Het CampUs dorp Kara Tepe bestaat voor 90% uit gezinnen waarvan bijna de helft kind is. Kara Tepe is daarmee een plek waar de meest kwetsbaren terecht komen. Deze kwetsbare gezinnen willen we helpen. Door er samen met andere vrijwilligers voor te zorgen dat ze hier een goede start krijgen. Een goede start waarmee ze misschien al een eerste stukje van hun trauma achter zich kunnen laten op weg naar hun nieuwe leven.

Al deze activiteiten kosten natuurlijk geld, daarom is ons doel om minimaal €10.000 in te zamelen. Dat is wat er wekelijks minimaal nodig is voor al het voedsel en de projecten.

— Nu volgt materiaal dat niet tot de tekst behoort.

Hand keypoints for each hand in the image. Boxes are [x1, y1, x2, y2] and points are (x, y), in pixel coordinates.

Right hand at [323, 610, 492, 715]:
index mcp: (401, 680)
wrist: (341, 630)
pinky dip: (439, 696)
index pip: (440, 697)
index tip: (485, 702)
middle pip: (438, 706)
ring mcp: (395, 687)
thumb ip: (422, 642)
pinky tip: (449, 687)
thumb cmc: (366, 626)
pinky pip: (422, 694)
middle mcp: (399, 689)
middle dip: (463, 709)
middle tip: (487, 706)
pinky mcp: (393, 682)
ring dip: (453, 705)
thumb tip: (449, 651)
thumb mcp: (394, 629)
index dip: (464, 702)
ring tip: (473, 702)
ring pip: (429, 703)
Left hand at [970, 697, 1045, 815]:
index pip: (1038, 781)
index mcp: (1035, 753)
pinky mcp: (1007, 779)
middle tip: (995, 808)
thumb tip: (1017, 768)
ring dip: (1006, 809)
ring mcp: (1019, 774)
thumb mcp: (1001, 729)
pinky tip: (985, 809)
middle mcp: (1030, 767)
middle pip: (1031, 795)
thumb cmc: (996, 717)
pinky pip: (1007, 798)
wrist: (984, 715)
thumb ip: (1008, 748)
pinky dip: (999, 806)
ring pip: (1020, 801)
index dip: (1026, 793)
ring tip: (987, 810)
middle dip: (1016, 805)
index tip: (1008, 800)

Onze tickets, het andere vervoer en verblijf op Lesbos nemen we zelf voor onze rekening zodat er 100% van de opgehaalde donaties rechtstreeks naar de mensen van Kara Tepe gaan.

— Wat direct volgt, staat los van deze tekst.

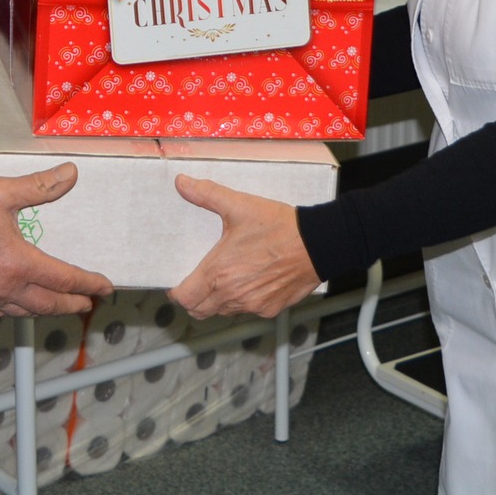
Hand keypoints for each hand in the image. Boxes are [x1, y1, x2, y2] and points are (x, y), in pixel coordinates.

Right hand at [0, 163, 112, 317]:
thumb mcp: (0, 192)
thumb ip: (39, 187)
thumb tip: (70, 174)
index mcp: (18, 264)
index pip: (64, 280)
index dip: (88, 284)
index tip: (105, 287)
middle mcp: (5, 288)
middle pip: (49, 304)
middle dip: (73, 304)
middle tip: (89, 302)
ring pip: (26, 313)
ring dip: (49, 310)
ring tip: (62, 305)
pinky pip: (3, 314)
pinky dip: (21, 312)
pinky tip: (22, 306)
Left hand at [167, 175, 321, 320]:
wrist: (317, 244)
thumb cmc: (278, 226)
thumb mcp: (239, 205)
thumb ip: (207, 194)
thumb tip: (181, 183)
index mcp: (219, 273)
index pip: (186, 299)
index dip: (177, 293)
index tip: (178, 283)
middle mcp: (233, 295)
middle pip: (200, 311)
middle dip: (194, 299)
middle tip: (196, 282)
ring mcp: (253, 305)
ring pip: (224, 311)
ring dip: (217, 300)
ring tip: (223, 279)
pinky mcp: (270, 309)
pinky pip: (248, 310)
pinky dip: (242, 301)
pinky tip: (249, 281)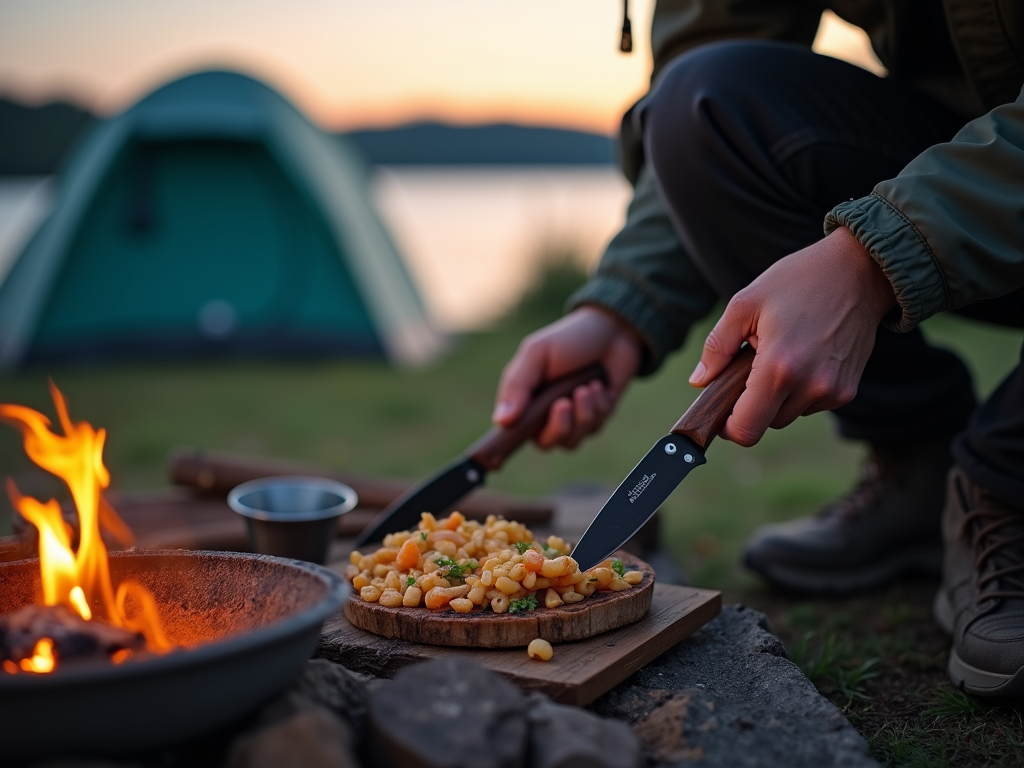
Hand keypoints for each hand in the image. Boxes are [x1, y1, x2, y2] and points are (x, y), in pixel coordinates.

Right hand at [493, 306, 641, 448]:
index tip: (525, 431)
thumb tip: (501, 421)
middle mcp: (545, 413)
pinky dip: (599, 407)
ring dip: (583, 414)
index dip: (512, 440)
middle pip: (545, 443)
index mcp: (524, 398)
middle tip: (565, 402)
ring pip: (572, 440)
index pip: (511, 432)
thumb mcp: (537, 354)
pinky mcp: (596, 417)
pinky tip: (599, 385)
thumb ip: (518, 386)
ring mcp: (572, 418)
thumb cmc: (569, 338)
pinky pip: (595, 429)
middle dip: (559, 426)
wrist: (612, 330)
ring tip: (587, 386)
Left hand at [689, 226, 896, 445]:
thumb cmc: (799, 281)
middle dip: (751, 403)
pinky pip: (810, 405)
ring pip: (788, 415)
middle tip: (752, 365)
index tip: (722, 409)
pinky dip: (799, 390)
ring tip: (781, 354)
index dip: (727, 426)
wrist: (859, 271)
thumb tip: (699, 381)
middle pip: (766, 424)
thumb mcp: (745, 304)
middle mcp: (810, 387)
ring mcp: (832, 392)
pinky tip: (803, 357)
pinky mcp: (847, 390)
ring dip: (777, 396)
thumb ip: (718, 348)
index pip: (746, 430)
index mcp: (779, 368)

We hebben jouw steun daar heel hard bij nodig! Help ons met een donatie om de toekomst van de gezinnen weer zin te geven. Dit kan groot of klein, want echt elke euro telt.


Dankjewel!

Caroline, Marjolijn, Julie, Sophie, Joli, Els, Jojanneke en Pieter.

Pieter Ottevanger
21-12-2018 17:38
Het Lesvos-avontuur van Team 165

Lieve donateurs,

Duizendmaal dank voor jullie donaties! Groot en klein, elk beetje heeft geholpen om het streefbedrag van EUR 8.000 op te halen. We hebben met onze groep in totaal ruim EUR 10.000 opgehaald. En dat mede dankzij jou, dus namens ons allen: DANK! Of zoals we in Kara Tepe zeiden: efcharisto!

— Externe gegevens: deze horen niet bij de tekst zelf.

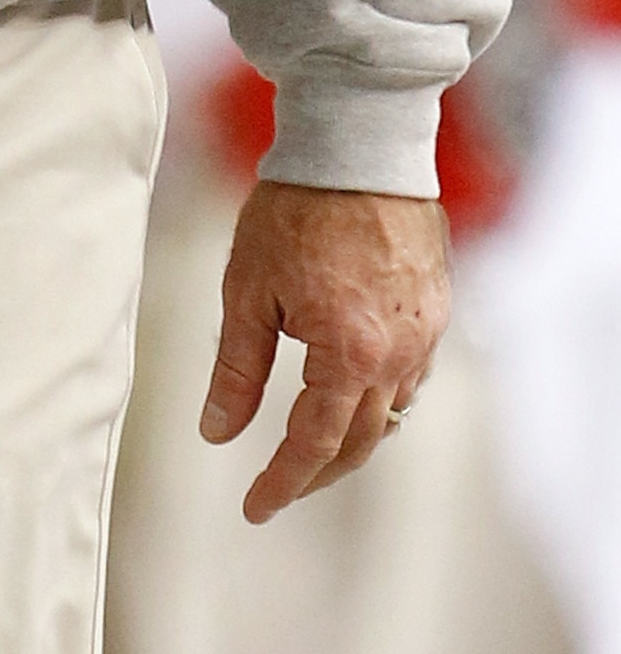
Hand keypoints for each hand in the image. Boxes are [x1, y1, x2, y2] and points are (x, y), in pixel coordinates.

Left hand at [199, 180, 449, 524]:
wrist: (358, 145)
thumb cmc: (297, 209)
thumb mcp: (248, 289)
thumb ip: (236, 368)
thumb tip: (217, 432)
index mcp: (349, 355)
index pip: (314, 445)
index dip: (281, 483)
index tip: (255, 507)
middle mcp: (399, 354)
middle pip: (360, 441)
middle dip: (317, 474)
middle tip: (279, 488)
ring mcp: (426, 333)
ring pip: (392, 412)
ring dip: (352, 437)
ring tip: (312, 447)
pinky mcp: (436, 308)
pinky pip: (412, 375)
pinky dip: (379, 396)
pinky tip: (352, 390)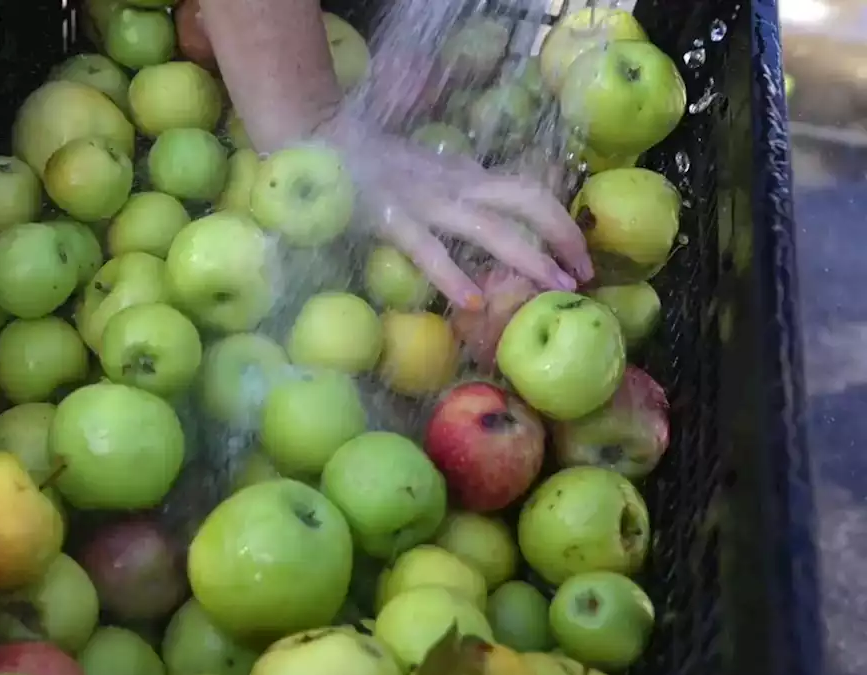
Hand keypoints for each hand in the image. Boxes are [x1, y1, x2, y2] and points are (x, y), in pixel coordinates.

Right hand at [314, 113, 593, 310]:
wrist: (322, 139)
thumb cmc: (372, 165)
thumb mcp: (428, 175)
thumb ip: (457, 193)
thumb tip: (492, 223)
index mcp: (465, 176)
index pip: (528, 192)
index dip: (561, 222)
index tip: (581, 256)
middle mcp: (456, 185)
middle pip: (527, 202)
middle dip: (562, 237)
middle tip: (583, 277)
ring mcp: (426, 201)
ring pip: (490, 228)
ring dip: (528, 258)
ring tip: (553, 288)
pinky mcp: (393, 218)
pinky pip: (428, 251)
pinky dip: (452, 276)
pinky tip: (471, 302)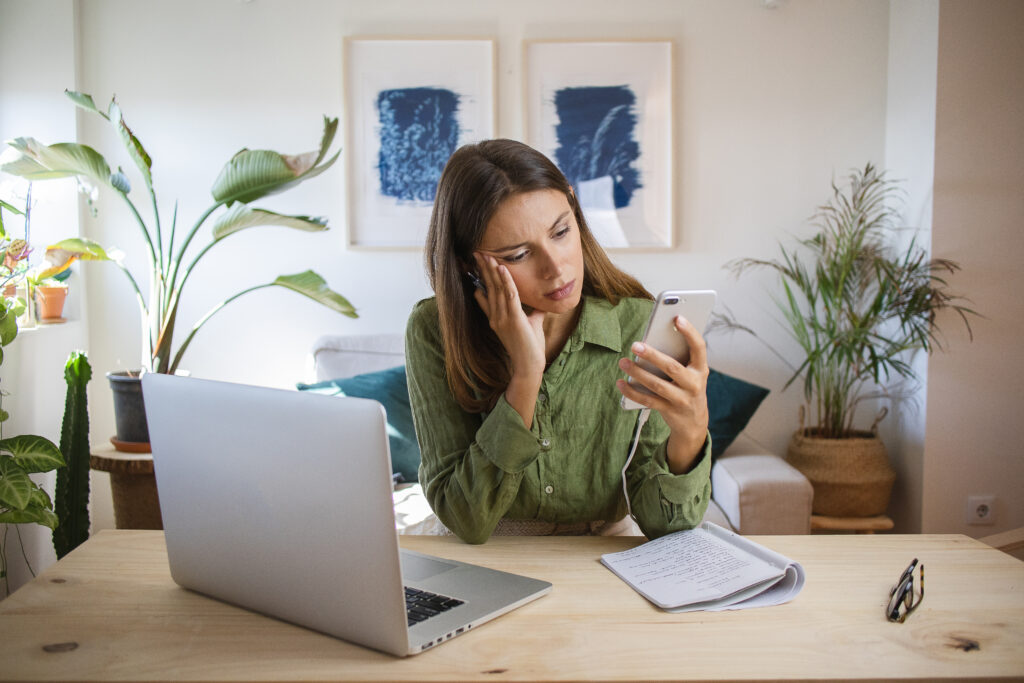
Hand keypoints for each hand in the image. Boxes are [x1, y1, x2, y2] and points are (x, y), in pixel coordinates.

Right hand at [472, 254, 546, 426]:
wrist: (529, 366)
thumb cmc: (530, 348)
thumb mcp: (531, 325)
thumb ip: (533, 313)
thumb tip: (541, 304)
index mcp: (496, 317)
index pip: (486, 294)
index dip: (482, 278)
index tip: (479, 264)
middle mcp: (496, 316)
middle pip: (489, 288)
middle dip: (484, 269)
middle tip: (478, 252)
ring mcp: (502, 318)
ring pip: (496, 289)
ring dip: (492, 270)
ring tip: (487, 255)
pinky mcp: (512, 319)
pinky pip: (508, 295)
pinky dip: (505, 280)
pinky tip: (502, 268)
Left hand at [616, 316, 709, 472]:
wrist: (694, 423)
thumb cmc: (688, 387)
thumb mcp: (691, 373)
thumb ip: (679, 357)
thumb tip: (654, 339)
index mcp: (700, 369)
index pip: (699, 347)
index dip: (690, 332)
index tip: (677, 318)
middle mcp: (694, 384)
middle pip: (672, 367)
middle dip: (652, 355)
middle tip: (635, 345)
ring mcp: (682, 399)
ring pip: (657, 385)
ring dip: (637, 373)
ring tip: (623, 362)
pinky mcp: (669, 411)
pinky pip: (647, 400)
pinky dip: (632, 391)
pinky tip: (620, 383)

Het was een week om nooit te vergeten. De lieve mensen daar, hun dankbaarheid, de energie en de harde realiteit heeft ons een unieke ervaring bezorgd. Waar te beginnen als je zoiets bijzonders hebt meegemaakt? Het is een wirwar aan gebeurtenissen en indrukken. Toch proberen we jullie hierbij een korte indruk te geven van ons avontuur. Lang verhaal kort; er moet nog heel veel gebeuren op Lesvos. Er leven duizenden vluchtelingen (mannen, vrouwen, kinderen, complete families maar ook alleenstaanden, normale, opgeleide (niet dat dat er toe doet) mensen) in onmenselijke omstandigheden. Gevlucht voor oorlog, omdat soms hun familie is uitgemoord en in de hoop op een beter leven. Wij merken dat weinig mensen in onze omgeving (inclusief onszelf, tot voor kort geleden) zich echt realiseren wat er gaande is. Ook de media geven het onderwerp Lesvos weinig aandacht meer. Dit is onterecht. Een schande, het gebeurt in our own backyard en er zijn veel handen nodig. Zo simpel is het. Wij hebben ons geen moment onveilig gevoeld. Het is het meest dankbare werk dat je kunt doen. Dus stroop je mouwen op, spoor anderen aan (jongeren die een gap year willen doen bijvoorbeeld) en steek je handen uit de mouwen. Bedenk even als de rollen omgekeerd waren. Juist.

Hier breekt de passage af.